Case Name: A. J. KELLEY, Appellant, v. The AMERICAN INSURANCE COMPANY, Appellee
Court: Texas Courts of Civil Appeals
Jurisdiction: Texas
Decision Date: 1958-09-16
Citations: 316 S.W.2d 452
Docket Number: No. 7025
Parties: A. J. KELLEY, Appellant, v. The AMERICAN INSURANCE COMPANY, Appellee.
Judges: 
Reporter: South Western Reporter Second Series
Volume: 316
Pages: 452–458

Head Matter:
A. J. KELLEY, Appellant, v. The AMERICAN INSURANCE COMPANY, Appellee.
No. 7025.
Court of Civil Appeals of Texas. Texarkana.
Sept. 16, 1958.
Howard S. Smith, Sulphur Springs, Woodrow H. Edwards, Mt. Vernon, for appellant.
Johnson, Guthrie & Stanfield, Dallas, for appellee.

Opinion:
CHADICK, Chief Justice.
This is a suit to collect for a loss under a fire insurance policy. The judgment of the trial court is reversed and rendered. In an effort to present the basis of this Court's judgment in a better organized manner, the original opinion in this case, dated July 15, 1958, is withdrawn and this opinion substituted therefor on motion for rehearing.

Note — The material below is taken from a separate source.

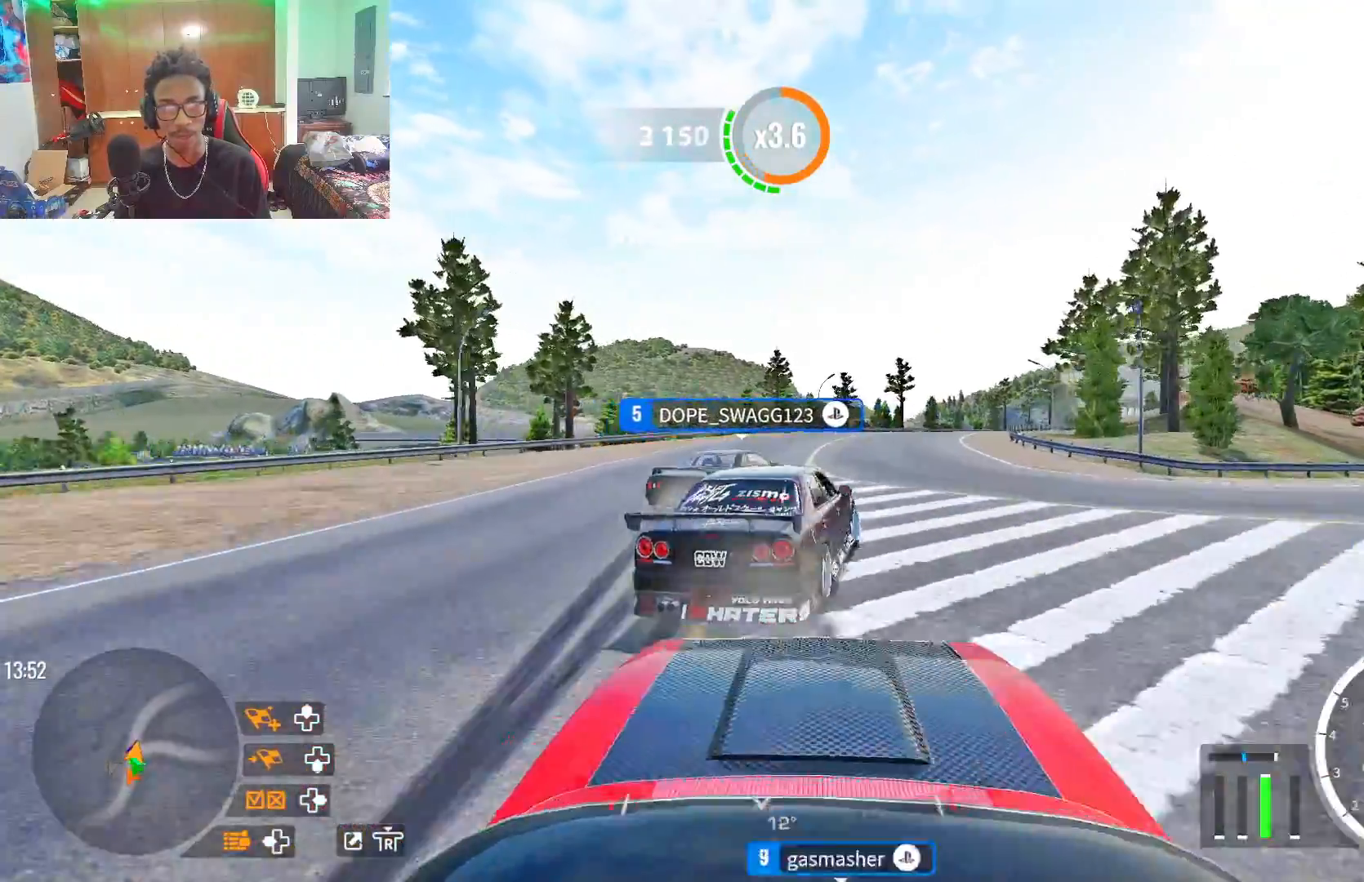
{"buttons": ["L2", "R2"], "left_stick": "up", "right_stick": "center", "events": [[50, "left_stick", "up"], [67, "R2", "up"], [117, "L2", "down"], [167, "R2", "down"], [233, "L2", "up"], [467, "L2", "down"]]}
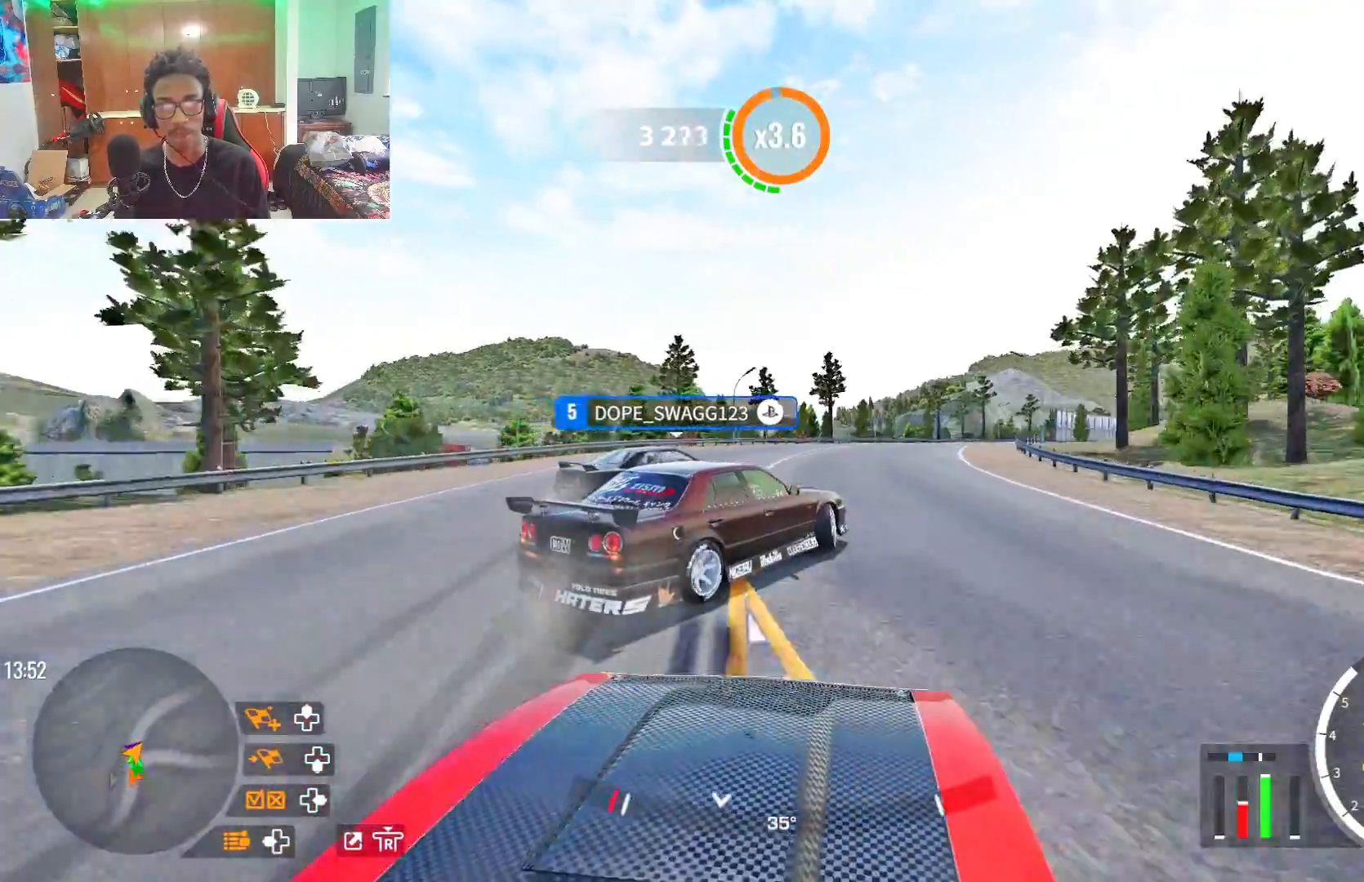
{"buttons": ["R2"], "left_stick": "up", "right_stick": "center", "events": [[83, "L2", "up"], [183, "R2", "up"], [333, "R2", "down"], [400, "L2", "down"], [467, "L2", "up"]]}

The statement of the nature of the case as contained in appellant's brief is very concise and the following portion is adopted.
"This is a suit on a fire insurance policy. Plaintiff, A. J. Kelley, sued defendant, The American Insurance Company, a corporation, in the District Court of Rains County, Texas, for the total loss of his residence by fire during the effective time of the policy issued plaintiff by defendant. The amount sued for was $3,000.00 which was the coverage provided by the policy. A jury being waived, the trial judge after hearing the case, entered a 'take nothing' judgment against the plaintiff, hence this appeal.
"Upon proper request by the plaintiff, the trial judge filed his Separate Findings of Fact and Conclusions of Law, in which he found against all the defenses pleaded by the defendant, but held against plaintiff because the evidence showed plaintiff had secured additional insurance after buying a policy of fire insurance from defendant.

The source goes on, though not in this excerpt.